The essence of brilliant storytelling through a visual medium is the ability to transport and immerse the audience in the moment, by painting a picture of a place, people and possibilities that invoke all your senses – the art of great storytelling forms the bedrock of our creative industry.
The power and accessibility of the tools available to support the creative process are improving exponentially. Visuals have evolved from black and white to colour; sound from mono to stereo, to fully immersive spatially aware surround sound; and special effects from practical to CGI, and now into a combination of both, merging realities – be they physical, virtual or augmented.
Brand storytelling with virtual production
Those of us working in brand storytelling has always looked to the film and TV industries for inspiration, even if we could not match their budgets. And this is where virtual production is such a game-changer – it enables us to deliver Hollywood quality storytelling without the blockbuster spend.
Advances in 3D content creation, real-time video game engines, camera tracking and LED screen technology, now provides a creative toolset that brands can use to quickly create visually rich, inspiring and engaging content and experiences. Put simply, virtual production allows us to seamlessly blend the physical and digital worlds in one shoot. This is beyond the green screen – what you see is what the director, the actors and the crew see during filming. Using video game technology, we can create any photoreal background, location, or scenery we want, whether it exists or not.
Real people can interact with these digitally-created worlds, and physical objects appear realistically within the virtual environment. Using camera tracking technology, the focus and perspective of the environment moves with you, as we’re filming. It makes the whole experience more stimulating and realistic for the actors and the audience while providing extreme flexibility at the moment, and therefore better results.

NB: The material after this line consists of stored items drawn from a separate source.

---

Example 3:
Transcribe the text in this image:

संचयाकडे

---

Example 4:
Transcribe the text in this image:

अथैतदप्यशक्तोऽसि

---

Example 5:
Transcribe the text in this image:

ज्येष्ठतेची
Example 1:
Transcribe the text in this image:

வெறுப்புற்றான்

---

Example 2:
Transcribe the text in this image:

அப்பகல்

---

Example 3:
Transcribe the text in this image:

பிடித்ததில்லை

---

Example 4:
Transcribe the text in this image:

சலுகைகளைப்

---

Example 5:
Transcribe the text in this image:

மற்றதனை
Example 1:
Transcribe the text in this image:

This introduces a new bar in high-quality production for brands in a more immediate, efficient and cost-effective way, because it removes the additional costs for transport, logistics, actors and props that are usually required when shooting live experiences and video ad campaigns.
You can make in-the-moment adjustments to the production, such as altering the time of day or weather, reshooting from any angle, or even turning a linear ad into an interactive experience. Real-world constraints can be bypassed so that it becomes feasible to create shots that would be impossible in the real world – you can literally change the angle of the sun if necessary.
Virtual production means more can be achieved in one place – not only can the backgrounds be changed and manipulated, but you can also reuse the same assets across different mediums such as AR, VR, online and print. Streamlining your asset pipeline will ultimately allow brands to break down the barriers between the technically complex requirements of product design and delivery, and the creative storytelling demands for marketing campaigns.
With so much possible in one space, the sets are greener. You don’t need to physically build as much, so there is less waste. It becomes an extremely carbon-friendly way of achieving complex, multi-location shoots. Six different global environments in one day? Transported to another galaxy? No problem.
Virtual production with Epic Games' Unreal Engine
At Imagination, we recently received an Epic MegaGrant from Epic Games. The support has enabled us to fully embrace ground-breaking virtual production techniques using Unreal Engine, and work with brands to create cinematic live, or as-live, content, indistinguishable from the real world. To test the limits of what is possible with this technology, we created a Hollywood-quality teaser featuring Triumph’s Trident 660 motorcycle, in a story featuring a female protagonist solving crime and delivering justice in a dystopian world.
We created a futuristic cyberpunk world reminiscent of the cinematic landscapes created by Ridley Scott and Zack Snyder. In the trailer, our protagonist Phoenix Jackson (played by July Jones) travels through this world, creating a sense of scale and spanning day-to-night.
The level of control and realism possible with virtual production is one of the key things that sets it apart – for instance, we used the reflective surfaces of the real sunglasses, motorcycle and puddles on the ground to bring the action and neon urban landscape to life. We also had real and digital versions of the bike, so we could use either, both, or multiple bikes, depending on how and where it was needed in the film. Watching the film, it is almost impossible to distinguish between the real and digital versions. And all this was achieved in a 5m x 5m studio space in central London with a crew of only 13 people.
The advantages and capabilities this unlocks are particularly apposite, as recent events have restricted travel and seen some brands cut their marketing budgets while introducing remote and virtual working. Virtual production negates the need for multi-location shoots, allows you to continue shooting if a product doesn’t exist or is delayed, and there’s less risk of exposing sensitive information or embargoed products on location.
Innovative storytelling is the foundation of bringing brands to life and creating rich, multi-layered and engaging experiences. As content consumption soars the delivery of brand experiences across multiple channels is becoming increasingly complex. Virtual production can help bring brands to life by creating high-quality, cost-effective content and experiences that tell stories in the most compelling ways.